» **Stored data**

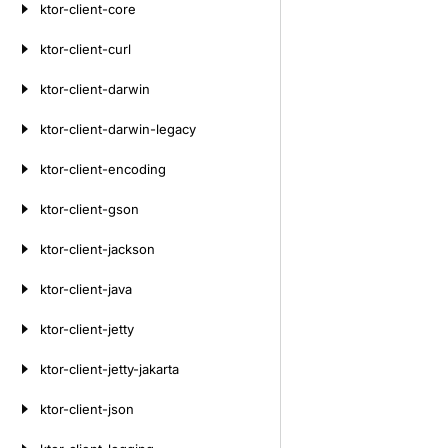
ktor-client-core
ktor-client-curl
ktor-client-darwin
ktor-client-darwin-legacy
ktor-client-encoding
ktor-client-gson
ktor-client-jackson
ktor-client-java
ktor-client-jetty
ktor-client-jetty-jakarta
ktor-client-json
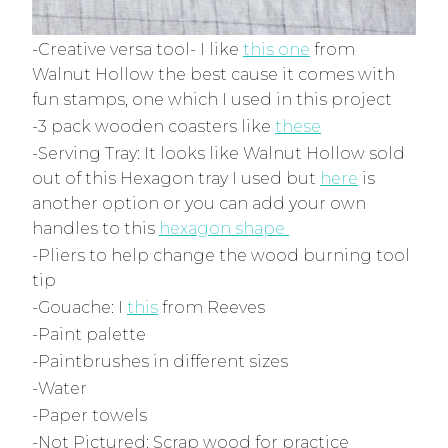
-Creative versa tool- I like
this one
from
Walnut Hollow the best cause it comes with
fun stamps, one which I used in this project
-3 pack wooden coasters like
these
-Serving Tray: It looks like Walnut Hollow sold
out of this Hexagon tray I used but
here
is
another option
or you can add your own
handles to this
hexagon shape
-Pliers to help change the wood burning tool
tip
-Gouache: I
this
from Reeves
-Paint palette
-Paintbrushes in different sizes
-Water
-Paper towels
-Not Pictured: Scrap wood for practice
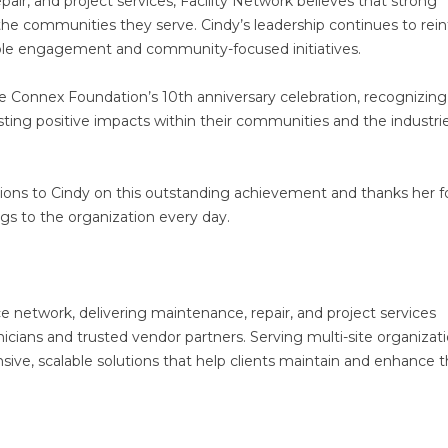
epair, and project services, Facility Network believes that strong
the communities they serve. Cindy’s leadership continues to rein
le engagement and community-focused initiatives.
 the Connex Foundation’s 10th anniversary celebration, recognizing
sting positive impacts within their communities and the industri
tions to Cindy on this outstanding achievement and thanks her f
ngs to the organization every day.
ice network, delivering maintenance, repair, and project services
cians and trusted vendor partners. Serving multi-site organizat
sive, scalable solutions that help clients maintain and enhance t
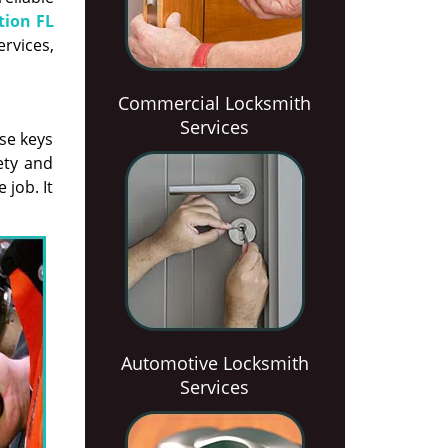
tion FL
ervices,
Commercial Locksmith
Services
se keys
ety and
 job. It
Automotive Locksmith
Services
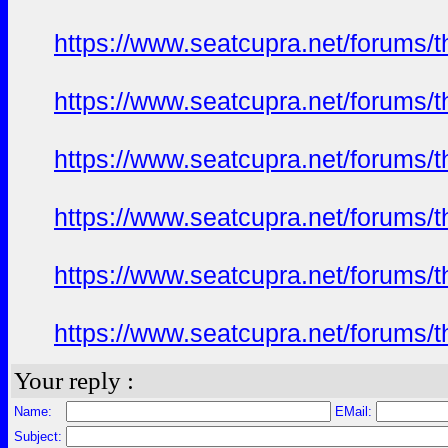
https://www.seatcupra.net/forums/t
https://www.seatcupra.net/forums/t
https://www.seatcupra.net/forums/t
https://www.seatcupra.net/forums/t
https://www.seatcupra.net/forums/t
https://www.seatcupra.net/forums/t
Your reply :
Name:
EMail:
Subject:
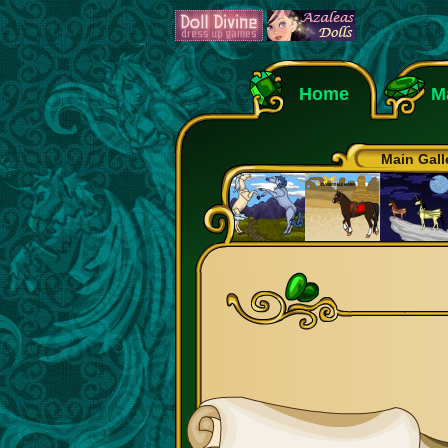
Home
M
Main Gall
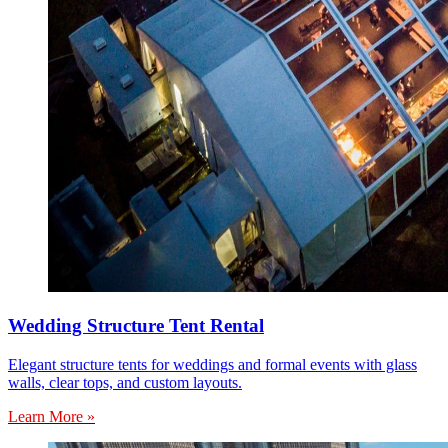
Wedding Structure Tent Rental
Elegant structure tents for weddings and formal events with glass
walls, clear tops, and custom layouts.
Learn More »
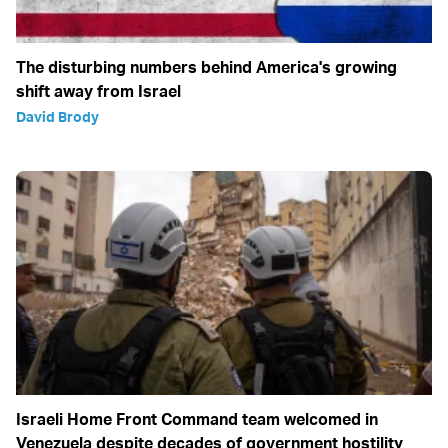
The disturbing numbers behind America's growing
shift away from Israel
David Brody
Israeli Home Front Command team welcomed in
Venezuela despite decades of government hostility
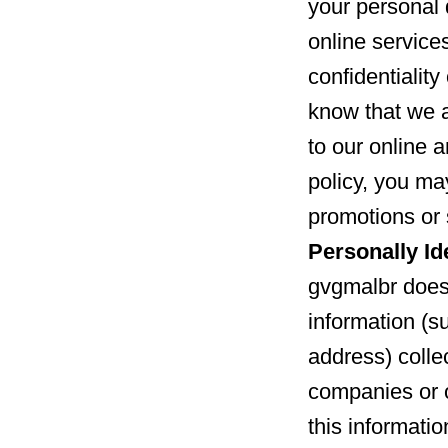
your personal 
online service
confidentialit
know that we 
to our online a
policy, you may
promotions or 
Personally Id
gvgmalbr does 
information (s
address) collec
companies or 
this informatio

--

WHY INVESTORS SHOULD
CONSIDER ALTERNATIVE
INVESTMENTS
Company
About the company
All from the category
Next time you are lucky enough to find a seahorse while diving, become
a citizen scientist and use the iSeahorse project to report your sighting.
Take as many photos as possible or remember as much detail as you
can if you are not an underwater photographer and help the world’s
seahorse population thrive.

--

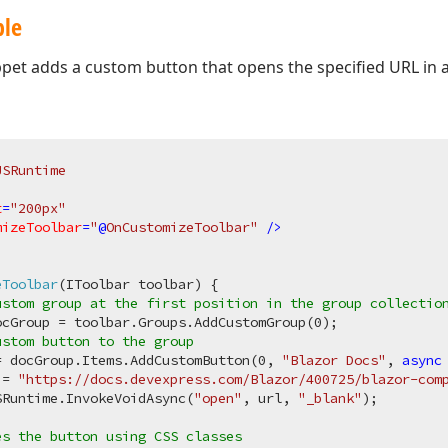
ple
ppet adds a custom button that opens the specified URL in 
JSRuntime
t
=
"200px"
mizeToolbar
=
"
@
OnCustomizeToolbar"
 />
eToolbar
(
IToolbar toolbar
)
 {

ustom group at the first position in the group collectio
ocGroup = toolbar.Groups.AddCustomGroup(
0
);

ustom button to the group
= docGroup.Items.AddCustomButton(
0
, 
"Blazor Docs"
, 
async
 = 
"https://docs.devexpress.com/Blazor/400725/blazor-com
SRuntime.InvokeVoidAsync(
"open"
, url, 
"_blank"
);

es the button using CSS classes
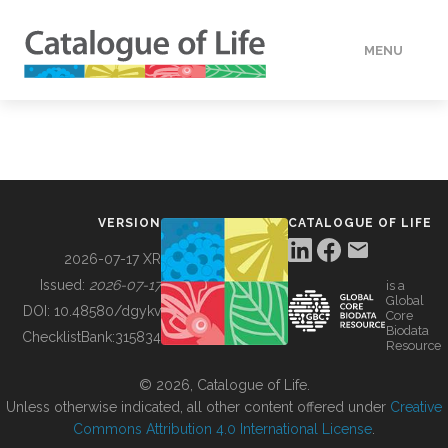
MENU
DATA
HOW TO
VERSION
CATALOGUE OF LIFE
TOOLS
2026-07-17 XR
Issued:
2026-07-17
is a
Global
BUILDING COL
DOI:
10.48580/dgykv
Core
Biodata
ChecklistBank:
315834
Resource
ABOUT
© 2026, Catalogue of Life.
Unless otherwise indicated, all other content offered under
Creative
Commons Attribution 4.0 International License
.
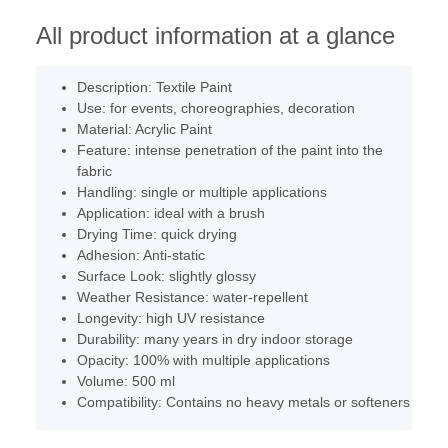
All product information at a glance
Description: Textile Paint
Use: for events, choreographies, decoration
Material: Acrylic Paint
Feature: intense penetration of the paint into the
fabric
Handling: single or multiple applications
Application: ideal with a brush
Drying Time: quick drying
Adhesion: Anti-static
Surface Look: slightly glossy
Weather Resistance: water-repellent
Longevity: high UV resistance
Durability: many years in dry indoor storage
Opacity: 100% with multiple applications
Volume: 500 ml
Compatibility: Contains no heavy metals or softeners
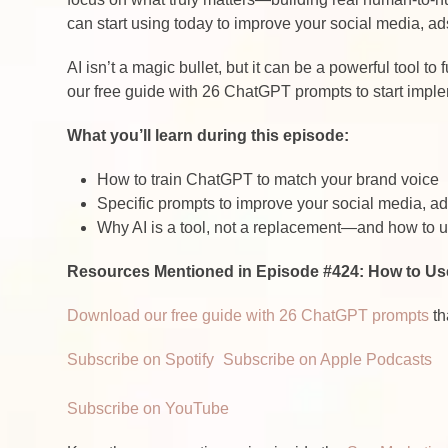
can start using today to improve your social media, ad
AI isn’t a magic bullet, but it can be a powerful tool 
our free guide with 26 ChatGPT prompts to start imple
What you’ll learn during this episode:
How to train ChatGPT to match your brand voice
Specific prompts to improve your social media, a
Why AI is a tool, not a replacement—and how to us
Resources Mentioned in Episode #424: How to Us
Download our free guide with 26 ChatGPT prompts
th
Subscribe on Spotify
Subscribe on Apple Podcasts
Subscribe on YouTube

» **Exercise directions**
Pick out each line of the material above that contains the word "improve", and copy those lines without changing them.

» **Written answer**
can start using today to improve your social media, ad
Specific prompts to improve your social media, a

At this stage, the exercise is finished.